Use calculus to find the volume of the following solid S:
The base of S is an elliptical region with boundary curve 9x^2+4y^2=36. Cross-sections perpendicular to the x-axis are isosceles right triangles with hypotenuse in the base.
To find the volume of the solid S, we will use calculus and the method of cylindrical shells.
First, let's examine the given elliptical region with the equation 9x^2 + 4y^2 = 36. This equation can be rewritten as x^2/4 + y^2/9 = 1, which represents an ellipse centered at the origin with semi-major axis of length 3 and semi-minor axis of length 2.
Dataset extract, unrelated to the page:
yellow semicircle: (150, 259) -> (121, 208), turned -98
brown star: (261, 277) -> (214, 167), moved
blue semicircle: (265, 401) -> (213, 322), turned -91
To understand the cross-sections of S, let's consider a vertical line segment parallel to the y-axis within the elliptical region. This line segment intersects the ellipse at two points, (x, y1) and (x, y2). The length of this line segment is given by y2 - y1.
Since the cross-sections are isosceles right triangles with the hypotenuse lying on the base, we can deduce that the length of each leg of the triangle is equal to (y2 - y1) / sqrt(2).
Now, we want to find the volume of S by considering an infinitesimally thin vertical strip along the x-axis. Let's consider a small segment of length dx along the x-axis within S.
The height of this segment, corresponding to the y-values, varies from y1 to y2. Therefore, the length of the segment (h) is given by h = y2 - y1.
The width of this segment is dx.
The differential volume element, dV, of the cylindrical shell can be calculated as follows:
dV = (height) × (width) × (length)
= h × dx × (circumference)
The circumference of the cylindrical shell, 2πr, can be approximated as 2πx, since the radius (r) is equal to x due to the cylindrical symmetry of the solid.
Thus, the differential volume element becomes:
dV = h × dx × (2πx)
Now, we integrate dV over the interval where the elliptical region is defined to calculate the total volume of S.
∫dV = ∫(y2 - y1) × dx × (2πx)
To find the limits of integration, we use the equation of the ellipse, x^2/4 + y^2/9 = 1. Solving for y, we get:
y1 = -3√(1 - x^2/4)
y2 = 3√(1 - x^2/4)
Therefore, the limits of integration for x will be from -2 to 2, which corresponds to the semi-major axis of the ellipse.
Now, we can rewrite the integral:
V = ∫(y2 - y1) × dx × (2πx)
= ∫(3√(1 - x^2/4) + 3√(1 - x^2/4)) × (2πx) dx
= 6π ∫√(1 - x^2/4) × x dx
To evaluate this integral, we can use a substitution. Let u = 1 - x^2/4. Then, du = -x/2 dx.
Substituting, we have:
V = 6π ∫√u × (-2u) du
= -12π ∫u^(3/2) du
= -12π (2/5)u^(5/2) + C
Applying the limits of integration, we get:
V = -12π (2/5) [(1 - 2^2/4)^(5/2) - (1 - (-2)^2/4)^(5/2)]
Simplifying further, we have:
V = 12π (2/5) [(-3/4)^(5/2) - (1/4)^(5/2)]
= 12π (2/5) [(3/4)^(5/2) - (1/4)^(5/2)]
Thus, the volume of the solid S is 12π (2/5) [(3/4)^(5/2) - (1/4)^(5/2)].